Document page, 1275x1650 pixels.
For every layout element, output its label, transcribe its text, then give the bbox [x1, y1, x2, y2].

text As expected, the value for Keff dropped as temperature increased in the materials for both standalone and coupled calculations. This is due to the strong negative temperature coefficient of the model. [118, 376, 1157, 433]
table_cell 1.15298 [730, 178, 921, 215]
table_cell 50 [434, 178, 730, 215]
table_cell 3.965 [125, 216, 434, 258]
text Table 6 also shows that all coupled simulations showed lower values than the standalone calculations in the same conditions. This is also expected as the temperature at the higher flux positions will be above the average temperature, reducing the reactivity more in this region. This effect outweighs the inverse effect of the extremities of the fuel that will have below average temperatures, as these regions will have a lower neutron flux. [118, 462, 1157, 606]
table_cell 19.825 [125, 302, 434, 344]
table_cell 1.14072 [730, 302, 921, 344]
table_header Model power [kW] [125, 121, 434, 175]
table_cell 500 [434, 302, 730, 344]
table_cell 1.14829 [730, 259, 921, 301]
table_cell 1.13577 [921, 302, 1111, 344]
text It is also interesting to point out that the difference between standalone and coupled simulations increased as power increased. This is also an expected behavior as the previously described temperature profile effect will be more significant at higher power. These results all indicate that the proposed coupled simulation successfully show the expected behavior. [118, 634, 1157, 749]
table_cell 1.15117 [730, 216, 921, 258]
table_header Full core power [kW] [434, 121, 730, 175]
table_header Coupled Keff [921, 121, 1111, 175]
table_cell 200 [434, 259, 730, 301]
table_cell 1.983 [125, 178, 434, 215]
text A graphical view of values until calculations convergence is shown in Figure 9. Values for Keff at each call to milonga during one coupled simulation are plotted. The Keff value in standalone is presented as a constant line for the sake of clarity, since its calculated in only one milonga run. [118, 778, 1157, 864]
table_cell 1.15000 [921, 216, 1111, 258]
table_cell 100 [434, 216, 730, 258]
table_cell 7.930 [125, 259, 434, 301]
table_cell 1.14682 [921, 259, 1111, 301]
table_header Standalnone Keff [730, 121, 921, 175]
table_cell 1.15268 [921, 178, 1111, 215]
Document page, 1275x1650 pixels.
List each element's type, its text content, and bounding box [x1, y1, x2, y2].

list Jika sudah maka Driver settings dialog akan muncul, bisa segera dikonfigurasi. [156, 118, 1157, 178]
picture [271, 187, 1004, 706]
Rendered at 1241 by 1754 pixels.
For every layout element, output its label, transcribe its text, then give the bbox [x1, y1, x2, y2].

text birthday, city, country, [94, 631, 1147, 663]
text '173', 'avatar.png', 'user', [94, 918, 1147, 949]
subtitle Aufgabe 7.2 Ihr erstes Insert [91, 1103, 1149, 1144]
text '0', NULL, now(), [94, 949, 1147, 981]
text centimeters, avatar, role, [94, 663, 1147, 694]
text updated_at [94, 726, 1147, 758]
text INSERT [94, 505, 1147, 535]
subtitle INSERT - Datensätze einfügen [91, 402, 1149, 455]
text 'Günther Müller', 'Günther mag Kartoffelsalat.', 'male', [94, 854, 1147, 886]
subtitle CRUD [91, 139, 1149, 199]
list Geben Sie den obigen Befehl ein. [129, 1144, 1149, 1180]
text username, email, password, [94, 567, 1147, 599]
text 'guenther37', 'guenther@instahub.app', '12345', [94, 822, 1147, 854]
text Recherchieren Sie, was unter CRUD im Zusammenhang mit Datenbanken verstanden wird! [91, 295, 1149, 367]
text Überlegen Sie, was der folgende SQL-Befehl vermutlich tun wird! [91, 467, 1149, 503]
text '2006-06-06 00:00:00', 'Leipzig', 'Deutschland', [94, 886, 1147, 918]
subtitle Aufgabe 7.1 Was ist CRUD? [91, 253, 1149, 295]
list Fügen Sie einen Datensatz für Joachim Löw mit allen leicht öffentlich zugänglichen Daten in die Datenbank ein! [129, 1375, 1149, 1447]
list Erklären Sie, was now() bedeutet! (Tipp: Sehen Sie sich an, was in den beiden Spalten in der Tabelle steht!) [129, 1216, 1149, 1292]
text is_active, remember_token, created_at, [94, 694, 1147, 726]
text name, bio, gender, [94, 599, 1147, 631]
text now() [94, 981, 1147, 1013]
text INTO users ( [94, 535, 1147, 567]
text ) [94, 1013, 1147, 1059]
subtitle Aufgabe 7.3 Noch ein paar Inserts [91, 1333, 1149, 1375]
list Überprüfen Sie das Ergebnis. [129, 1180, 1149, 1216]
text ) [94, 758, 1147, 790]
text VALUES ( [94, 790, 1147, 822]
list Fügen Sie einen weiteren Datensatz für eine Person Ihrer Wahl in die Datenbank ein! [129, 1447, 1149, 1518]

# # # # # # #

**Brief**. Rewrite all of the data above, swapping each "Keff" for "k-effective" and leaving everything else as it is.

**Task solution**.
Document page, 1275x1650 pixels.
For every layout element, output its label, transcribe its text, then give the bbox [x1, y1, x2, y2].

text As expected, the value for k-effective dropped as temperature increased in the materials for both standalone and coupled calculations. This is due to the strong negative temperature coefficient of the model. [118, 376, 1157, 433]
table_cell 1.15298 [730, 178, 921, 215]
table_cell 50 [434, 178, 730, 215]
table_cell 3.965 [125, 216, 434, 258]
text Table 6 also shows that all coupled simulations showed lower values than the standalone calculations in the same conditions. This is also expected as the temperature at the higher flux positions will be above the average temperature, reducing the reactivity more in this region. This effect outweighs the inverse effect of the extremities of the fuel that will have below average temperatures, as these regions will have a lower neutron flux. [118, 462, 1157, 606]
table_cell 19.825 [125, 302, 434, 344]
table_cell 1.14072 [730, 302, 921, 344]
table_header Model power [kW] [125, 121, 434, 175]
table_cell 500 [434, 302, 730, 344]
table_cell 1.14829 [730, 259, 921, 301]
table_cell 1.13577 [921, 302, 1111, 344]
text It is also interesting to point out that the difference between standalone and coupled simulations increased as power increased. This is also an expected behavior as the previously described temperature profile effect will be more significant at higher power. These results all indicate that the proposed coupled simulation successfully show the expected behavior. [118, 634, 1157, 749]
table_cell 1.15117 [730, 216, 921, 258]
table_header Full core power [kW] [434, 121, 730, 175]
table_header Coupled k-effective [921, 121, 1111, 175]
table_cell 200 [434, 259, 730, 301]
table_cell 1.983 [125, 178, 434, 215]
text A graphical view of values until calculations convergence is shown in Figure 9. Values for k-effective at each call to milonga during one coupled simulation are plotted. The k-effective value in standalone is presented as a constant line for the sake of clarity, since its calculated in only one milonga run. [118, 778, 1157, 864]
table_cell 1.15000 [921, 216, 1111, 258]
table_cell 100 [434, 216, 730, 258]
table_cell 7.930 [125, 259, 434, 301]
table_cell 1.14682 [921, 259, 1111, 301]
table_header Standalnone k-effective [730, 121, 921, 175]
table_cell 1.15268 [921, 178, 1111, 215]
Document page, 1275x1650 pixels.
List each element's type, its text content, and bounding box [x1, y1, x2, y2].

list Jika sudah maka Driver settings dialog akan muncul, bisa segera dikonfigurasi. [156, 118, 1157, 178]
picture [271, 187, 1004, 706]
Rendered at 1241 by 1754 pixels.
For every layout element, output its label, transcribe its text, then give the bbox [x1, y1, x2, y2].

text birthday, city, country, [94, 631, 1147, 663]
text '173', 'avatar.png', 'user', [94, 918, 1147, 949]
subtitle Aufgabe 7.2 Ihr erstes Insert [91, 1103, 1149, 1144]
text '0', NULL, now(), [94, 949, 1147, 981]
text centimeters, avatar, role, [94, 663, 1147, 694]
text updated_at [94, 726, 1147, 758]
text INSERT [94, 505, 1147, 535]
subtitle INSERT - Datensätze einfügen [91, 402, 1149, 455]
text 'Günther Müller', 'Günther mag Kartoffelsalat.', 'male', [94, 854, 1147, 886]
subtitle CRUD [91, 139, 1149, 199]
list Geben Sie den obigen Befehl ein. [129, 1144, 1149, 1180]
text username, email, password, [94, 567, 1147, 599]
text 'guenther37', 'guenther@instahub.app', '12345', [94, 822, 1147, 854]
text Recherchieren Sie, was unter CRUD im Zusammenhang mit Datenbanken verstanden wird! [91, 295, 1149, 367]
text Überlegen Sie, was der folgende SQL-Befehl vermutlich tun wird! [91, 467, 1149, 503]
text '2006-06-06 00:00:00', 'Leipzig', 'Deutschland', [94, 886, 1147, 918]
subtitle Aufgabe 7.1 Was ist CRUD? [91, 253, 1149, 295]
list Fügen Sie einen Datensatz für Joachim Löw mit allen leicht öffentlich zugänglichen Daten in die Datenbank ein! [129, 1375, 1149, 1447]
list Erklären Sie, was now() bedeutet! (Tipp: Sehen Sie sich an, was in den beiden Spalten in der Tabelle steht!) [129, 1216, 1149, 1292]
text is_active, remember_token, created_at, [94, 694, 1147, 726]
text name, bio, gender, [94, 599, 1147, 631]
text now() [94, 981, 1147, 1013]
text INTO users ( [94, 535, 1147, 567]
text ) [94, 1013, 1147, 1059]
subtitle Aufgabe 7.3 Noch ein paar Inserts [91, 1333, 1149, 1375]
list Überprüfen Sie das Ergebnis. [129, 1180, 1149, 1216]
text ) [94, 758, 1147, 790]
text VALUES ( [94, 790, 1147, 822]
list Fügen Sie einen weiteren Datensatz für eine Person Ihrer Wahl in die Datenbank ein! [129, 1447, 1149, 1518]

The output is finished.